- _Problème à résoudre_: Prolongez, s'il vous plaît, le récit sur la vie au camp d'internés en reprenant juste après sa dernière phrase.

- _Texte fourni_:
Il y avait pourtant des sentinelles : 12 de garde au

-dehors et 8 au dedans de l'enclos.


L'APPEL

L'appel se fait tous les jours à 9 h. du matin, 2 h. du soir, 8 h. du soir. Il est annoncé par un coup de clairon, d'un air très agréable. Les femmes se rangent d'un côté et les hommes de l'autre. Le lieutenant est au milieu. L'adjudant passe devant les chefs de chambre, lit les numéros pour savoir si quelqu'un manque, ou s'il y a des malades. Puis on proclame les lettres, les plis recommandés, ou s'il y a de l'argent à prendre. Ensuite on annonce s'il y a des départs pour la Suisse, et s'il y a des étourdis, on les amène à la prison. Puis un coup de clairon disperse tout le monde.


LE CHIEN LAITIER

Tout le -monde est fatigué de cette guerre interminable. Les paysans ne font plus des processions de bouteilles de lait. On se ravitaille avec une voiturette attelée d'un chien et on trotte dans tous les villages environnants.


PASSE-TEMPS  DES   INTERNÉS

On ne sait que faire des hommes. On a établi des brigades. Ils ramassent des' cailloux, d'autres les cassent. Les uns font la serrurerie, les autres sont menuisiers. Un sabotier de Monlong est venu pour enseigner à faire les sabots. D'autres travaillent le ciment, on fait un bassin à l'ouest de la maison, une fontaine de luxe, avec un monstre au milieu. Il y en a beaucoup qui sont partis pour la campagne en permission, quelques-uns à la journée, d'autres pour un 'temps plus prolongé


LA CORVÉE MATINALE

Le nettoyage de la maison se fait par la corvée du matin. Plusieurs tinettes sont installées dans les corridors pour la nuit, et tous les matins, on les enlève et on les porte au champ de la voisine, toujours accompagnées d'une sentinelle.


L'HUILE A BON MARCHE

On éclaire les chambres avec des veilleuses à l'huile douce, mais ils éteignent la veilleuse pour avoir l'huile pour se faire de la salade; le lampiste leur met un tout petit peu de pétrole.


GRIPPE ESPAGNOLE

Misère, maladie et mort : la grippe espagnole est entrée dans le camp et fait beaucoup de victimes : plus de quarante enterrées en peu de temps, au-dessous du cimetière du hameau. Pauvres gens!


L'ARMISTICE

Enfin!... l'armistice nous combla de joie, et humilia profondément les internés.

Chacun à sa manière rêva de délivrance; mais il faut l'attendre quelque temps.

- _Données enregistrées_:
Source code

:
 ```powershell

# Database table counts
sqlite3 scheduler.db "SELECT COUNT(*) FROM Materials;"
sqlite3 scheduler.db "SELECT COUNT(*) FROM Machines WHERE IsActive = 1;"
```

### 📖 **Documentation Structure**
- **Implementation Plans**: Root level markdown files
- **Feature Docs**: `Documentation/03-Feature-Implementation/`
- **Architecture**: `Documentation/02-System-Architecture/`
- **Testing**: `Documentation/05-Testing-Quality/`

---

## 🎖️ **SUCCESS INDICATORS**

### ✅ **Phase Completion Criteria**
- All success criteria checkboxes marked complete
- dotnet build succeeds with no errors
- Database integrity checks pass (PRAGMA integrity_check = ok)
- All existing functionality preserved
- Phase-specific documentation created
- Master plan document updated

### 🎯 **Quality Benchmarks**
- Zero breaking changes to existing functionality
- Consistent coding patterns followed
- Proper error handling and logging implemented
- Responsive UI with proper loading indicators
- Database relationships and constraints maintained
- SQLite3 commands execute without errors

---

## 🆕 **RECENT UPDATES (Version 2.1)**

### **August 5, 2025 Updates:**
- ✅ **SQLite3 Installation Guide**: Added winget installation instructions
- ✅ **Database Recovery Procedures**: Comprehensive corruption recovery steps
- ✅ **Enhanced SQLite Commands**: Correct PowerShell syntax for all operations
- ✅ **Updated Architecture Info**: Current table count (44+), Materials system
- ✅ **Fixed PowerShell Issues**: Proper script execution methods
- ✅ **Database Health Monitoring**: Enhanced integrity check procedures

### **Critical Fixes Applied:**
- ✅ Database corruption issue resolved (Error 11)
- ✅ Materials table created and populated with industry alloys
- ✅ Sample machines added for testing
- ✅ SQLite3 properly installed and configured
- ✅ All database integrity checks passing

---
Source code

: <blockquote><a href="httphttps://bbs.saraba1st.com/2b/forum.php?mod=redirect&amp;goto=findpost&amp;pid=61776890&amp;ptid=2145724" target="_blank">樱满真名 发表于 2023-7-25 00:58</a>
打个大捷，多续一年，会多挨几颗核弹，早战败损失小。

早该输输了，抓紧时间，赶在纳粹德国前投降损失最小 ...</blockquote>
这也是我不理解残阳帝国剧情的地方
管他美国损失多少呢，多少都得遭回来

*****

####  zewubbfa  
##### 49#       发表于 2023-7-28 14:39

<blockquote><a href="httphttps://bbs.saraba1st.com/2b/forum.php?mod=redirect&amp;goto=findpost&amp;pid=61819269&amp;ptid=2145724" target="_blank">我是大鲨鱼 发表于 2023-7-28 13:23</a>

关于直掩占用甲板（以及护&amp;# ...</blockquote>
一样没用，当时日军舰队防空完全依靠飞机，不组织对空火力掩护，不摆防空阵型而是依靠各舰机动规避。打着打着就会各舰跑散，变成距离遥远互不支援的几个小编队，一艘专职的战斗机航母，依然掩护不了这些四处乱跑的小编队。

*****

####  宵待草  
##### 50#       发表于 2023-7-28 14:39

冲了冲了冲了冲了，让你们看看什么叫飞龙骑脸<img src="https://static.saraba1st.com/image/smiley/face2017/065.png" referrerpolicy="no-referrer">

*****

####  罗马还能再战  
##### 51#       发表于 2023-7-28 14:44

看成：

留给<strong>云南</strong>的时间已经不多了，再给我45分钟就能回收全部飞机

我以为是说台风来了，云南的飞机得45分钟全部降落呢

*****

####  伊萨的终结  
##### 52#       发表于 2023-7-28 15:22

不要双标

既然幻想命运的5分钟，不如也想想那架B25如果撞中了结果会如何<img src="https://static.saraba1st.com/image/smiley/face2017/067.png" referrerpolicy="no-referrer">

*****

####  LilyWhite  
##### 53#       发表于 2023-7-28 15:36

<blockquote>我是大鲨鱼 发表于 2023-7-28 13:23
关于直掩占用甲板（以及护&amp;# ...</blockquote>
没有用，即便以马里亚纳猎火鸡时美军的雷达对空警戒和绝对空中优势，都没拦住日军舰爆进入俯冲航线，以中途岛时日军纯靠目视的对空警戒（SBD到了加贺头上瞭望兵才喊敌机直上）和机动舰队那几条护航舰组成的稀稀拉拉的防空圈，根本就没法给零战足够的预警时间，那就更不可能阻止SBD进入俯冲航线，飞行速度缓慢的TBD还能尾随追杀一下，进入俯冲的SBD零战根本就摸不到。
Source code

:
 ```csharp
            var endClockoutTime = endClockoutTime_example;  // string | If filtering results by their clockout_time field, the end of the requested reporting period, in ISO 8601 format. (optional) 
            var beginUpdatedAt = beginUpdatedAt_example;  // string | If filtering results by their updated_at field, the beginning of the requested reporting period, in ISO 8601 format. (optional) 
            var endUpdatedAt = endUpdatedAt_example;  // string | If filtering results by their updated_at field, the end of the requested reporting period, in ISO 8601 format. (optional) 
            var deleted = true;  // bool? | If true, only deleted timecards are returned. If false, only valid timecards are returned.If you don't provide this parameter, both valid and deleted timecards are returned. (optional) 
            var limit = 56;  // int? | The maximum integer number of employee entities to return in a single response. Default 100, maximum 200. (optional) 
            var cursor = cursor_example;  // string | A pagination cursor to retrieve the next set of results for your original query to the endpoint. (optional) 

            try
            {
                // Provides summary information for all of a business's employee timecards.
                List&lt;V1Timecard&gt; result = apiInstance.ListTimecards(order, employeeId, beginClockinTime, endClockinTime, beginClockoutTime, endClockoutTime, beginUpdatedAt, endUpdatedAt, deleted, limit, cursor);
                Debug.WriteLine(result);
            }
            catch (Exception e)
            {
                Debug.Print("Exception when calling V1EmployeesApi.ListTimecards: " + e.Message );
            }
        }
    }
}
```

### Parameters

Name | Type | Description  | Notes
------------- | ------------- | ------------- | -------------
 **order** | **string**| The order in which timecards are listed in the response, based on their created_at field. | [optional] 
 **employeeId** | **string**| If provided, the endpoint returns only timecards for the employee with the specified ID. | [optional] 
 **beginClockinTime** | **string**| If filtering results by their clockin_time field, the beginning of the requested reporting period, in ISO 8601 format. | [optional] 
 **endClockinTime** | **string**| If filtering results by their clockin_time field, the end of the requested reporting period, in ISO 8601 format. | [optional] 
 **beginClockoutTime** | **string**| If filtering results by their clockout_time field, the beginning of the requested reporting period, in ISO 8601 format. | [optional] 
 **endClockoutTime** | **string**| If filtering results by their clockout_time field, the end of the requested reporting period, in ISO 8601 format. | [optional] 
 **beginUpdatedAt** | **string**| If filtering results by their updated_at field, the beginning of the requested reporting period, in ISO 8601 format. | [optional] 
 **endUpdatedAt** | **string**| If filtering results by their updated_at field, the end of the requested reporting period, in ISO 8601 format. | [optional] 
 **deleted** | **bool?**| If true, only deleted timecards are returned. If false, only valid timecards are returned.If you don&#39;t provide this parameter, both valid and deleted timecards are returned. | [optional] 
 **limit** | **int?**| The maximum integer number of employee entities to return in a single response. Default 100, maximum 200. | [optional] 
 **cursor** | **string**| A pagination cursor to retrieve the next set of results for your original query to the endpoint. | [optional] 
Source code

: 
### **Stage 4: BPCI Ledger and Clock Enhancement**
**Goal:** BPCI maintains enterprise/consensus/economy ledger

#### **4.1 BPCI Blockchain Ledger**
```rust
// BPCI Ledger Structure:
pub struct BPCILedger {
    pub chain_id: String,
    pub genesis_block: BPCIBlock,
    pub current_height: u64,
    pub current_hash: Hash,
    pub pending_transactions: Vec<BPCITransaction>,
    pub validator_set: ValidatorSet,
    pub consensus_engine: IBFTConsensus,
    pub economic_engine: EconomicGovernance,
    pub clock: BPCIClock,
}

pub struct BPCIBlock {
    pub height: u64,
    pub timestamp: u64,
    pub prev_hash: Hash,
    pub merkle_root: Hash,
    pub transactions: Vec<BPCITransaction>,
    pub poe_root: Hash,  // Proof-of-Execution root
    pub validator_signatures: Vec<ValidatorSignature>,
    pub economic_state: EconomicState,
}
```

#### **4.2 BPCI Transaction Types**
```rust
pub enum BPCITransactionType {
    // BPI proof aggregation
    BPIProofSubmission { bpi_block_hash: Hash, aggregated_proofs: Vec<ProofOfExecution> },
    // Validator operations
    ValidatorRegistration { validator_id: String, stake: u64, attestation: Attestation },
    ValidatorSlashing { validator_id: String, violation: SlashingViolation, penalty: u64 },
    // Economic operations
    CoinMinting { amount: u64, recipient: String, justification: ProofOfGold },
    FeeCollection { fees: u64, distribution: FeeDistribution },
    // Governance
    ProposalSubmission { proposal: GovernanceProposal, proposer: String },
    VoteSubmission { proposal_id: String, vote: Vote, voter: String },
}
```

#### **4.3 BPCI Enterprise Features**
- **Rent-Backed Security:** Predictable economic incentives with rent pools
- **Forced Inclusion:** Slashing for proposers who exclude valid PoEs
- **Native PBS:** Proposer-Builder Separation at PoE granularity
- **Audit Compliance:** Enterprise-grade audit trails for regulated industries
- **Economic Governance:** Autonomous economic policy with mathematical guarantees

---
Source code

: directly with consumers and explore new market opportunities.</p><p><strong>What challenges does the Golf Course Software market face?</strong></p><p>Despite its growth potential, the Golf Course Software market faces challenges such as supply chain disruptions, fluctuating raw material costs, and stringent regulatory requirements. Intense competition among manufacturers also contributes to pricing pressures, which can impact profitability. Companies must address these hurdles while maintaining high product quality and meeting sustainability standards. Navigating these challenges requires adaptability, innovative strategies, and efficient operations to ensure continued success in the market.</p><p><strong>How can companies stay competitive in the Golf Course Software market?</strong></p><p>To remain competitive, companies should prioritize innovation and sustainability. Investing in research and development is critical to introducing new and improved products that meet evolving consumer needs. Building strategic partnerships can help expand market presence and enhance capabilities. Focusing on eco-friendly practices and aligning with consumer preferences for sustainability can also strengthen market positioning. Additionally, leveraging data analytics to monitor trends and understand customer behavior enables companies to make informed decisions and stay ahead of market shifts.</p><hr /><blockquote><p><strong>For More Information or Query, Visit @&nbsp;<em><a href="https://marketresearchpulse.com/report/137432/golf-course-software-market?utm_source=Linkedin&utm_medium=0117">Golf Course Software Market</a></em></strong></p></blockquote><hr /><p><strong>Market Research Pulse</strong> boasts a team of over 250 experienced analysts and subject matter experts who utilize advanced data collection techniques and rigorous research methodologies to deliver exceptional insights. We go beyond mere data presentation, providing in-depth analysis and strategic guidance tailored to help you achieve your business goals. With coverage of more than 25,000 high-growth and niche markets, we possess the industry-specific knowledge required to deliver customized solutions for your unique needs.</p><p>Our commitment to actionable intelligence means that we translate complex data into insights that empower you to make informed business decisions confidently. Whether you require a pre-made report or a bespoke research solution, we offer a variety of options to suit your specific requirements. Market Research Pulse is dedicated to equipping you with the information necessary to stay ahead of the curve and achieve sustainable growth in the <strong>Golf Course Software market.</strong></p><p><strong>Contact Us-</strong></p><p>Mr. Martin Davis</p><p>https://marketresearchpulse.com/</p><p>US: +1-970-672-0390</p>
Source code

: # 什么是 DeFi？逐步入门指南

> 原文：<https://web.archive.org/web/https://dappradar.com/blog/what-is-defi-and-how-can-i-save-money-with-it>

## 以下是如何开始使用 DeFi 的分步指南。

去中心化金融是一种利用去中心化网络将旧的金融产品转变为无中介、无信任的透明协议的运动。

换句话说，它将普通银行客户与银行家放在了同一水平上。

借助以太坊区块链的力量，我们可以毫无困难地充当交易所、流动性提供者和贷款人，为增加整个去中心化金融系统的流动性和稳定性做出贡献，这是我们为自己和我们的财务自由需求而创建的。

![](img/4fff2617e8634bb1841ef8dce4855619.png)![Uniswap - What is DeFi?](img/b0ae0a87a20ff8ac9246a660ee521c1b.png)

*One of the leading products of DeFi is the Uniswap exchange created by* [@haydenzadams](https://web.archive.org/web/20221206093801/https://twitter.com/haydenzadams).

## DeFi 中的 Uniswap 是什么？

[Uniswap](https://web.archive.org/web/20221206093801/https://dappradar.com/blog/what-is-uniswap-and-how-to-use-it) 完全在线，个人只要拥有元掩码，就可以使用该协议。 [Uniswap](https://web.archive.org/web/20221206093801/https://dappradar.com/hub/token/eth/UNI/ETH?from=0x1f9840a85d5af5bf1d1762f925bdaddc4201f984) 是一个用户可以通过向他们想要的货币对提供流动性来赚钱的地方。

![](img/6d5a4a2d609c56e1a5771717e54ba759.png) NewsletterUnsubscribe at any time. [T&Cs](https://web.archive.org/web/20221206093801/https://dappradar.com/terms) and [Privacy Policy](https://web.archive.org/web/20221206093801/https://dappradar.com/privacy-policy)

- _Réponse à l'exercice_:
MORT DU  FRÈRE  GABRIEL

Dans cette immense joie, pour nous, un nouveau deuil. Les hivers de 1918 et 1919 ont été pluvieux et froids. Notre Frère Gabriel s'est enrhumatisé. Il devient presque impotent. Le P. Abbadie lui envoie un caleçon en laine, venu de la Hollande. Et sans qu'il se fût alité, on le trouva mort dans sa chambre le 1er avril 1919. Le Frère Gabriel avait été soumis aux épreuves de la vie. Il était déjà Frère à Lourdes en 1870, et fit la campagne contre l'Allemagne; il était fier d'être revenu sain et sauf par miracle. Rentré à Notre-Dame de Lourdes, on l'employa à la Grotte, bien longtemps. Puis il revint à Garaison montrer aux enfants, qui raffolaient de lui, ses ratières pleines et ses mille tours de passe-passe. Ici il a supporté la vie si longue d'épreuves et d'infirmités et la mort même, quand Dieu l'a voulu, sans consolation humaine II était un fidèle servant de messe. Dieu l'a attiré à Lui, pour lui donner la récompense. Donc tout le petit troupeau de 1904 est presque anéanti. " On n'aura pas à nous mettre à la porte, disait M. Plagnet, puisque bientôt il n'y aura personne. "


FIN DU CAMP

Les internés du dehors rentrent peu à peu. Le camp va se vider.

Le 23 mai, un départ de 230 Hongrois et Autrichiens; le 27 juin, départ de 33 Bulgares et Popes. Le 19 novembre, 71 Turcs. Le 16 décembre 1919, les derniers sont partis à 9 h. du matin, y compris le directeur et l'état-major. 20 soldats se sont entendus pour se faire porter à la gare par la voiture de M. Plagnet, moyennant deux francs chacun, mais, en descendant à la gare tous, - moins un, - sont partis sans payer. Mais, c'était pour la France!

Six soldats sont restés pour mettre un peu d'ordre dans la maison, verrouiller et cadenasser partout. Le 31 décembre 1919, ces soldats emportèrent la clef de tout, oubliant heureusement celles des deux grands portails.